Stop the tape right there, 0 minutes, 25 seconds on the counter. In these "other times and places" there was only *one* Church. There was *one* Monarchy, there was *one* Communist Party. They had each was indeed a dominant institution in the community, able to exact compliance by compulsion.
There are *millions* of corporations, big and small, good and bad, high-minded and scurrilous, and they're all competing against each other for your dollars. If you don't like what one does, another will be in like Flynn. That is a colossal difference. Unless you accept Chomsky's view (and given the amount of airtime he gets, it's reasonable to assume the producers do) that all capitalists are secretly acting in collusion with each other to systematically oppress the masses - you will note there *is* no "The Corporation".

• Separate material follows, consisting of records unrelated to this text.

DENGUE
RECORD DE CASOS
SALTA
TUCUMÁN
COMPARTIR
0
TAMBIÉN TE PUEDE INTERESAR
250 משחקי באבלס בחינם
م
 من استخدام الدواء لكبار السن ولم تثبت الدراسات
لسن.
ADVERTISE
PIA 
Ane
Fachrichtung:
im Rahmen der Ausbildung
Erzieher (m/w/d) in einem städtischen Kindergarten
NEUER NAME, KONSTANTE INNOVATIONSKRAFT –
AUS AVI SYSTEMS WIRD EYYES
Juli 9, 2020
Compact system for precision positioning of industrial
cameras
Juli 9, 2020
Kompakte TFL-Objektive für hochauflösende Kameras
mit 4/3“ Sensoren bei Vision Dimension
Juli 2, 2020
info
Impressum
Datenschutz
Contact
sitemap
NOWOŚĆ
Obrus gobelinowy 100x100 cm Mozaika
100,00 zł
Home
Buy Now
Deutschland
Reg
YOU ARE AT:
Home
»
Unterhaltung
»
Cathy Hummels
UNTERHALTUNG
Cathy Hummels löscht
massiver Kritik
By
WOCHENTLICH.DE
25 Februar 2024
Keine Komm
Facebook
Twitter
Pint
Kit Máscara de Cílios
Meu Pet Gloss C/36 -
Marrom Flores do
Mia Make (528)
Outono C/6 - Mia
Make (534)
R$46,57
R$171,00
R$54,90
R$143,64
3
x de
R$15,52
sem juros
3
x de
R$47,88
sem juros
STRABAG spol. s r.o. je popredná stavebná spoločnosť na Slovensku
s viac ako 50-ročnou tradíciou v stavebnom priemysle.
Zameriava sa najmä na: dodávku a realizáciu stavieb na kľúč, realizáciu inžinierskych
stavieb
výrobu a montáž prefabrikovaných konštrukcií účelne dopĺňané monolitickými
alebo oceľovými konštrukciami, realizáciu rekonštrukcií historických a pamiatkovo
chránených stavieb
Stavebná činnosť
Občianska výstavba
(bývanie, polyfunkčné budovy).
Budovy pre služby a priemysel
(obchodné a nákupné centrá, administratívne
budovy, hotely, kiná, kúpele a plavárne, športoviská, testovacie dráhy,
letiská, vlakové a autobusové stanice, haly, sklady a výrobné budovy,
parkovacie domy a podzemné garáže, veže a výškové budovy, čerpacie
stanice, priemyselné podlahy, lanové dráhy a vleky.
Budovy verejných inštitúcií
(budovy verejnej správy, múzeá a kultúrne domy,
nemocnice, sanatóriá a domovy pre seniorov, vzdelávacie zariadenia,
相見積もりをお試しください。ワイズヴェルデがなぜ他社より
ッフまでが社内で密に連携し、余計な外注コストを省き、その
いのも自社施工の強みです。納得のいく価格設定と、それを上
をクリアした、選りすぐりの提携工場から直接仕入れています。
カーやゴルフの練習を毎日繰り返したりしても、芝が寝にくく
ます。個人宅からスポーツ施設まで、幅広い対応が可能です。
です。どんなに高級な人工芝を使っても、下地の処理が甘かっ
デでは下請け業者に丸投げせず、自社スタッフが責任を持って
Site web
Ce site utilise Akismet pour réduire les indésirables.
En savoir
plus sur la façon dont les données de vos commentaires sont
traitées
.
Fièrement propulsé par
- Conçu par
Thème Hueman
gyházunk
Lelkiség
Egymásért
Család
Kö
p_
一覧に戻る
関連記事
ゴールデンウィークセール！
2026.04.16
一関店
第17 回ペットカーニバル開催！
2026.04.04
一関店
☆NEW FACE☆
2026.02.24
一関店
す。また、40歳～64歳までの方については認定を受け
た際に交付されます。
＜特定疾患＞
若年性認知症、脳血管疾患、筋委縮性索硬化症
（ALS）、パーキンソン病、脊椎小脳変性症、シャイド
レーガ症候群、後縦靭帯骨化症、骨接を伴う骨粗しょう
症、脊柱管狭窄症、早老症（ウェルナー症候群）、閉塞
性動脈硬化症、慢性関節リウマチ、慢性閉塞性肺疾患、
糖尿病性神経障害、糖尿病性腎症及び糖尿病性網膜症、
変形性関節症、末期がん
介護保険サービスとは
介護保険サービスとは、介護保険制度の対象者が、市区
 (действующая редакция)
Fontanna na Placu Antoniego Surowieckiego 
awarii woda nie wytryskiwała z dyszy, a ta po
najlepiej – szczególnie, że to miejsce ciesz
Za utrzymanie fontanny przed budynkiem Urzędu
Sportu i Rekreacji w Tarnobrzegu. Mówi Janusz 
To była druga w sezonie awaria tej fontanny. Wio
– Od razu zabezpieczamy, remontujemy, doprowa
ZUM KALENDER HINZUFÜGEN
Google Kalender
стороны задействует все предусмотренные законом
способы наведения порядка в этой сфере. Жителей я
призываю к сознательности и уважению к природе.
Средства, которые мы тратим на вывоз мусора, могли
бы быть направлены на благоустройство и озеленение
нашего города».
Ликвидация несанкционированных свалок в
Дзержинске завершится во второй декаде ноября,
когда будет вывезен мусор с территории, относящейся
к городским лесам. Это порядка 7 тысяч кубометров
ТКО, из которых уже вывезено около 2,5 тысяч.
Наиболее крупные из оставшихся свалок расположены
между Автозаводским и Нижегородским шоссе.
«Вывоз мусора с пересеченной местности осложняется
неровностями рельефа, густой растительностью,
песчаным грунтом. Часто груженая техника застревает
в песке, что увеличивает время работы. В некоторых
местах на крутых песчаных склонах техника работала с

The irony is that, if you use your imagination, individual Corporations aren't un-reminiscent of anarcho-syndicalist communes: each is a voluntary assembly of individuals, all of whom share a common purpose, and who are voluntarily acting in accordance with agreed rules with to the betterment of all in the collective.
I'm sure the filmmakers would rebut this by pointing to the sweatshops in El Salvador, and the anecdote might well implicate a particular corporation - but it doesn't implicate *The Corporation*. And let it not be forgotten that corporations - such as those publishing and distributing this film, and Chomsky's and Naomi Klein's books, were instrumental in identifying and, through the power of the market, discouraging unconscionable practices, in a way that Governments (let alone anarcho-syndicalist communes!) manifestly have not been able to do. In the end it was the market, not the Government, that found Enron out; and the market which bore the losses.
Corporations, like guns, are no more and no less than a reflection of the people who use them. And here is the big point missed, or ignored, by the makers of this film: "the people who use them" means, predominantly, the people who consume their products. That is, US. The great, downtrodden masses. If you don't understand that, you have no hope of getting any purchase on the political debate this film attempts to engage in. Apparently, the makers of this film don't understand that. If it is true that all Corporations are bad apples, then we need to be looking at ourselves, as owners, shareholders, customers and counterparties of corporations. Blaming the form itself won't do any good whatsoever.
Finally, to sum up with a populist punch, Michael Moore is wheeled out to congratulate himself, which he does in fine style. But in identifying what he sees as an irony, Moore misses the much larger one in what he is saying:
"it's very ironic that I'm able to do all this and yet ... I'm on networks, I'm distributed by studios that are owned by large corporate entities. Now, why would they put me out there when I am opposed to everything that they stand for? ... It's because they don't believe in anything. They put me on there because they know that there are millions of people that want to see my film or watch the TV show and so they're going to make money ... I'm driving my truck through this incredible flaw in capitalism ..."
No, Michael, that's not ironic, and that's not a flaw in capitalism. It's the very point of capitalism. That's all the evidence you should need of its democracy, it's willingness to admit of participation, of its agnosticism, of its openness to any perspective that "the masses" will be interested in. If it will sell, the market will sell it.
The real irony is that Michael Moore - and the makers of this silly documentary - don't appreciate that very point.